Покончив с пшеницей, Оук занялся ячменем, который можно было спасти, только как следует укрыв соломой. Время шло: луна, подобно послу, отозванному перед войною, скрылась и больше не появлялась. Все вокруг казалось изможденным, болезненным. Наконец небо медленно выдохнуло полной грудью, словно прощаясь с жизнью. На дворе было тихо. Безмолвие нарушалось только глухим стуком молотка, вгонявшего в землю шесты, да шуршанием соломы между ударами.
Глава XXXVII
Гроза. Двое
Двор озарила вспышка, подобная сверканию крыл огромной птицы, пронесшейся по небу. Затем воздух наполнился раскатами грома. Гроза сделала первый шаг, за которым последовал второй – не менее шумный, однако предваряемый лишь слабым проблеском молнии. Габриэль увидел, как в спальне Батшебы зажегся свет, за шторой показалась подвижная тень.
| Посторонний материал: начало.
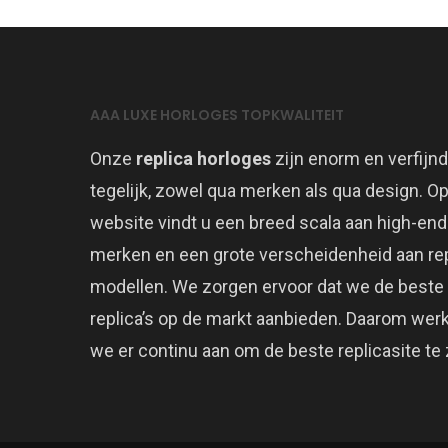
AAA LUXE HORLOGES TOPKWALITEIT
Onze
replica horloges
zijn enorm en verfijnd
tegelijk, zowel qua merken als qua design. O
website vindt u een breed scala aan high-end
merken en een grote verscheidenheid aan rep
modellen. We zorgen ervoor dat we de beste
replica’s op de markt aanbieden. Daarom wer
we er continu aan om de beste replicasite te z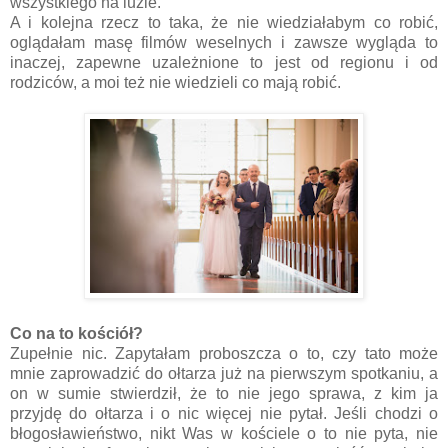
wszystkiego na luzie.
A i kolejna rzecz to taka, że nie wiedziałabym co robić,
oglądałam masę filmów weselnych i zawsze wygląda to
inaczej, zapewne uzależnione to jest od regionu i od
rodziców, a moi też nie wiedzieli co mają robić.
Co na to kościół?
Zupełnie nic. Zapytałam proboszcza o to, czy tato może
mnie zaprowadzić do ołtarza już na pierwszym spotkaniu, a
on w sumie stwierdził, że to nie jego sprawa, z kim ja
przyjdę do ołtarza i o nic więcej nie pytał. Jeśli chodzi o
błogosławieństwo, nikt Was w kościele o to nie pyta, nie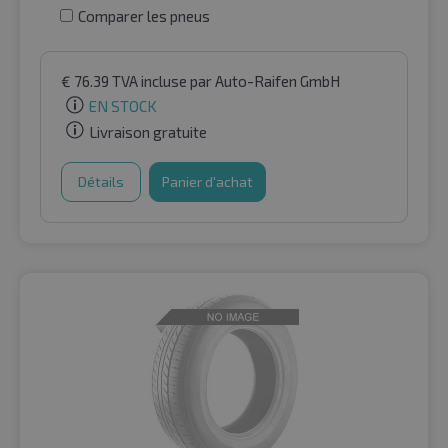
Comparer les pneus
€
76.39
TVA incluse
par Auto-Raifen GmbH
EN STOCK
Livraison gratuite
Détails
Panier d'achat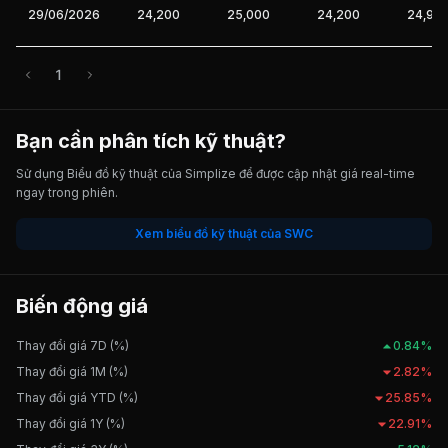
29/06/2026
24,200
25,000
24,200
24,90
1
Bạn cần phân tích kỹ thuật?
Sử dụng Biểu đồ kỹ thuật của Simplize để được cập nhật giá real-time
ngay trong phiên.
Xem biểu đồ kỹ thuật của SWC
Biến động giá
Thay đổi giá 7D (%)
0.84%
Thay đổi giá 1M (%)
2.82%
Thay đổi giá YTD (%)
25.85%
Thay đổi giá 1Y (%)
22.91%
Гром ударил в третий раз. На небесных просторах производились исключительно большие маневры. Молния приобрела цвет серебра, и ее вспышки напоминали сверкание воинских доспехов. Грохот сделался чаще и отрывистее. Со своей возвышенной позиции Габриэль мог обозревать по меньшей мере полдюжины миль впереди себя. Изгороди, кусты, деревья – все было очерчено четко, как на гравюре. По загону в крайнем смятении носились телки: их хвосты и копыта задних ног ежесекундно вскидывались, а головы, напротив, едва не упирались в землю. Ствол ближайшего тополя казался чернильным штрихом на блестящем олове. Внезапно вся эта картина утонула в такой густой тьме, что Габриэлю пришлось работать ощупью.
Чтобы стога не распадались, он вонзил в скирду длинный металлический стержень, до блеска отполированный руками (в Уэзербери это орудие именовалось кинжалом). Голубой огонь, загоревшийся под самым куполом неба, метнулся вниз и по счастливой случайности погас совсем близко от верхнего конца стержня. То была четвертая сильная вспышка. Через мгновение раздался щелчок – громкий и резкий. Ощутив, насколько опасно его положение, Оук решил спуститься.